Nazaaha Penick, News Reporter

Illustration by M Hu.

Walla Walla continues to face a housing affordability crisis as soaring rents and home prices leave many residents struggling to find affordable housing options that fit their budget. Local officials, community advocates and developers are continually working together to find solutions.

On Feb. 8, the Walla Walla City Council voted on zoning changes that could make it harder for landowners to convert mobile home parks to other types of land use. This decision protects residents of mobile homes from displacement. 

For the past two years, elderly residents have been urging the Walla Walla City Council to prevent the redevelopment of local manufactured housing parks. Organizers and residents responsible were present when the Council voted to modify the municipal code in order to achieve this goal.

The Walla Walla Housing Authority is a public corporation that aims to provide equitable housing opportunities for low to moderate-income families. They operate under their enabling legislation and were created by the 1937 Housing Act. Their primary focus is to provide safe, decent and affordable housing in the City of Walla Walla. 

Executive director of the Walla Walla Housing Authority Renee Rooker spoke about the corporation’s vision for affordable housing.

“The Walla Walla Housing Authority creates equitable housing opportunities for low to moderate-income families to prosper with dignity and respect. We are a public corporation and have our enabling legislation under Washington State law,” Rooker said. “It is our charge to provide safe, decent [and] affordable housing for the jurisdiction we serve.” 

The Walla Walla Housing Authority does not only serve people within the city but within the entire Walla Walla county. 

“Our main focus is the city of Walla Walla, but we are authorized to serve the county in which we do. We also provide rental assistance in Columbia County. We have a variety of programs that serve a very diverse population,” Rooker said.

The Whitman College Chapter of the American Association of University Professors has raised concerns over housing for Whitman faculty due to rising housing costs. 

In a public statement, the WCAAP discussed the challenges created by the increase in housing costs with respect to faculty salaries. Associate Professor of Art History and WCAAP President Lisa Uddin and Associate Professor of Politics and WCAAP Vice President Jack Jackson signed off on the document.

“In the past decade, the price of housing in Walla Walla has skyrocketed upwards; by contrast, faculty salaries have not. Housing is already a serious issue for hiring and retention, and as Walla Walla becomes ever more a wine tourism town, the housing challenges confronting faculty are likely to grow even worse,” the statement reads. 

The issue of affordable housing impacts families within a large range of income, according to the Walla Walla Housing Authority.

“[Rising rent costs] has impacted very low to moderate-income families, particularly those on a fixed income and employed in a minimum wage job,” Rooker said. 

Visiting Assistant Professor of Classics Brian Jorge Bigio spoke about his experience with housing in Walla Walla. 

“I was hired late, in May 2022, so [Whitman College] was not able to offer me housing; the deadline had already passed,” Bigio said. “I was very lucky to find housing through a long-term rental with an Airbnb.” 

Bigio described a different perspective on rising housing costs compared to his former residence in California.

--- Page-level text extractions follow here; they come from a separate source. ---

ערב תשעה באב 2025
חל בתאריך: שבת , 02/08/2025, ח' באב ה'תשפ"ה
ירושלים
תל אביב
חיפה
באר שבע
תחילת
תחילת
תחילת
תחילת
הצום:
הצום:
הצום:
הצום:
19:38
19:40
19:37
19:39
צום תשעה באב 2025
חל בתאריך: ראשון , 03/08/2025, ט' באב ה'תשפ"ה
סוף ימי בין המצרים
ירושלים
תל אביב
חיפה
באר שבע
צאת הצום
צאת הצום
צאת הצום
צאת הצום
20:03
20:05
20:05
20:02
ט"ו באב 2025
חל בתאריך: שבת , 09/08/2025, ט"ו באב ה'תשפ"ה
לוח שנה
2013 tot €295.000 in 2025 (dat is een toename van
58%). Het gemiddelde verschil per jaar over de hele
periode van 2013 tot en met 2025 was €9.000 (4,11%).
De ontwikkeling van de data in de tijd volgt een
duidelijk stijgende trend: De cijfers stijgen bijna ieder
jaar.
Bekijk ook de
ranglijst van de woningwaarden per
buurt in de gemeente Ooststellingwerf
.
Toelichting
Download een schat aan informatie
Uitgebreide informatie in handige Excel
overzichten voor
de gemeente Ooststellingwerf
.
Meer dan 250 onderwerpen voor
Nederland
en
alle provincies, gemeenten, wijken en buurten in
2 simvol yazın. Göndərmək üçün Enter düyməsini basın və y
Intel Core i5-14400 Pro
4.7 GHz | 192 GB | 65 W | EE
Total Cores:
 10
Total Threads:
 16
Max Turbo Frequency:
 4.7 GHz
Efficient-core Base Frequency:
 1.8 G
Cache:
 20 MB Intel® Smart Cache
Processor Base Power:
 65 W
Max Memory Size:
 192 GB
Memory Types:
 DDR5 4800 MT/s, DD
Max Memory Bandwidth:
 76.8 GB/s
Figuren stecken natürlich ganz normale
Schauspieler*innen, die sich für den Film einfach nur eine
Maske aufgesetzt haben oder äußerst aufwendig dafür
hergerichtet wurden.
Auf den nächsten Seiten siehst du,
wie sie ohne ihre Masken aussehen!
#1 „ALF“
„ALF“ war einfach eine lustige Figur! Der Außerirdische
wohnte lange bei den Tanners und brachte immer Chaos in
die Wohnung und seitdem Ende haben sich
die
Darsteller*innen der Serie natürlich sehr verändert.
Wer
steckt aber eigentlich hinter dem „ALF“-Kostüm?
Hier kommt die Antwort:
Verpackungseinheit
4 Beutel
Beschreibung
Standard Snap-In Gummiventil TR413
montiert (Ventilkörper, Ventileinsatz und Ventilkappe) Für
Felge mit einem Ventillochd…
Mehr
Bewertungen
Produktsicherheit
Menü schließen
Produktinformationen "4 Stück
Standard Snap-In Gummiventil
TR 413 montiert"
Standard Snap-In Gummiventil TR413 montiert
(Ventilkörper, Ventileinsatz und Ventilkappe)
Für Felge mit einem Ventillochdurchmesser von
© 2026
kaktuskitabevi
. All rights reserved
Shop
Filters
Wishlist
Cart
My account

The housing costs in Walla Walla provided a sense of comfort for him. 

Coming from the Bay Area in California, it was a relief to come to Walla Walla. Paying here for an apartment is probably less than half of what you would pay in California, so that was a relief. Actually, the salary is enough to cover that rental,” Bigio said. 

Rooker states her view on city-wide initiatives to help improve the housing crisis in Walla Walla. 

“The Housing Authority’s vision is housing for all. We are about the entire community … anything is possible with enough resources to support an initiative(s),” Rooker said.